**Task instructions**
Copy the following lines word for word, leaving out the pictures.
-- -- --
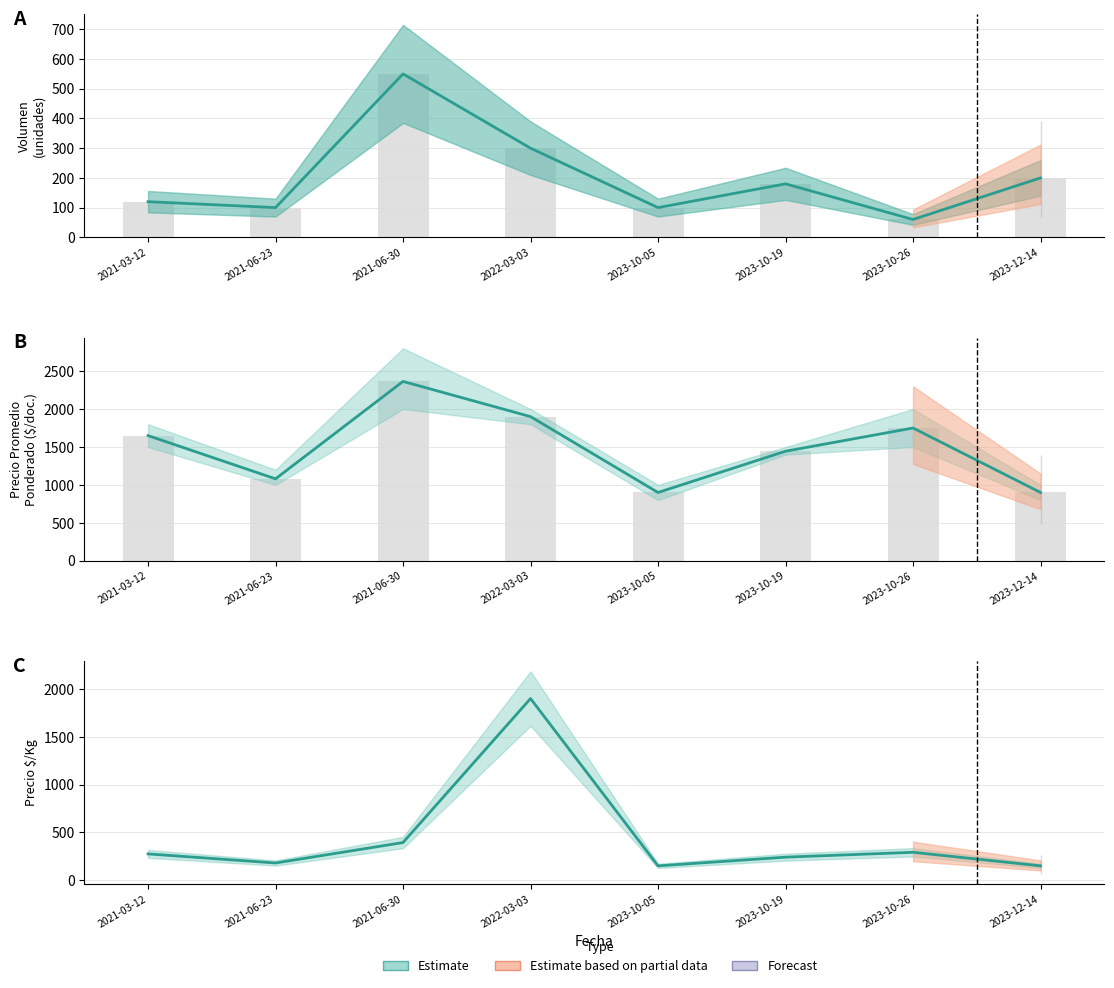

What is the label of the 1st bar from the left?

2021-03-12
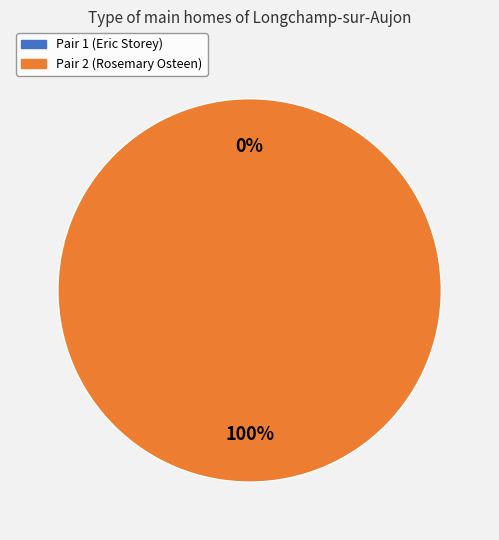

Which slice is the largest?

Pair 2 (Rosemary Osteen)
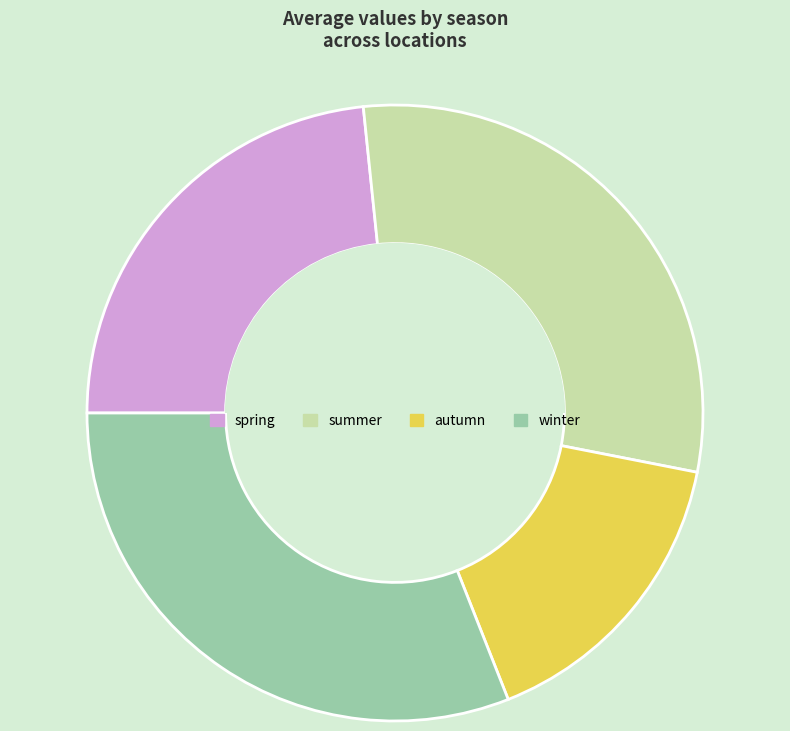

Rank the categories by value from highest to lowest.

winter, summer, spring, autumn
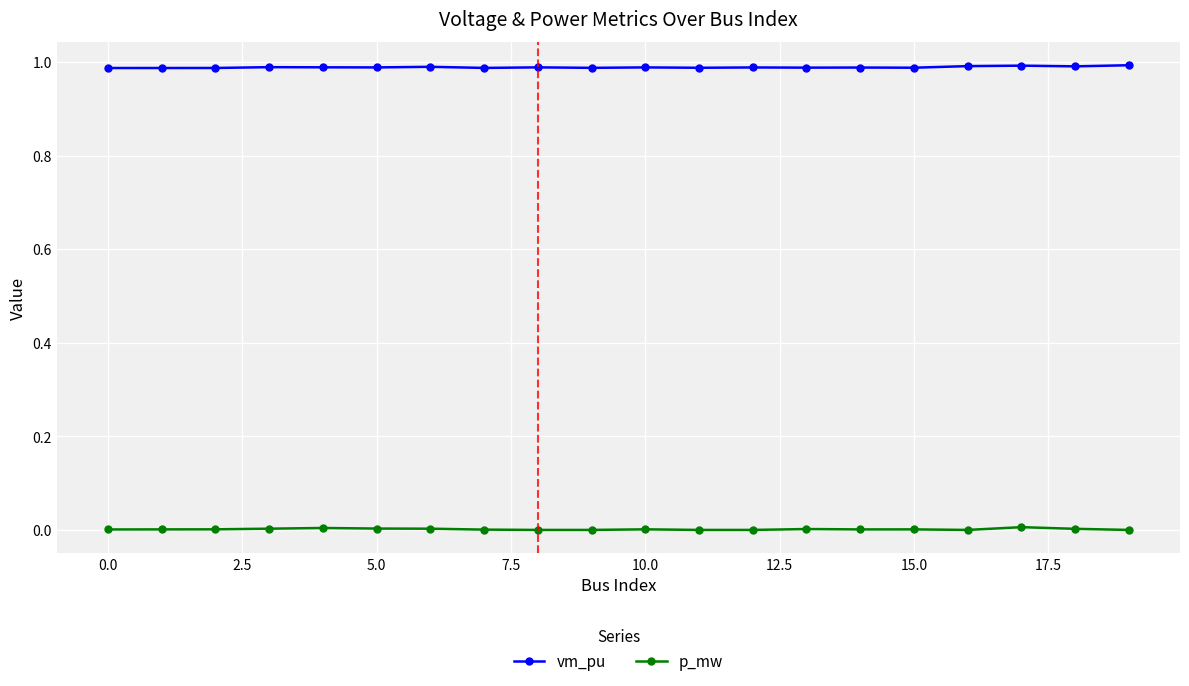

Which series has the largest total across all categories?

vm_pu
-- -- --
**Solution to this exercise**
What is the label of the 1st bar from the left?

2021-03-12

Which slice is the largest?

Pair 2 (Rosemary Osteen)

Rank the categories by value from highest to lowest.

winter, summer, spring, autumn

Which series has the largest total across all categories?

vm_pu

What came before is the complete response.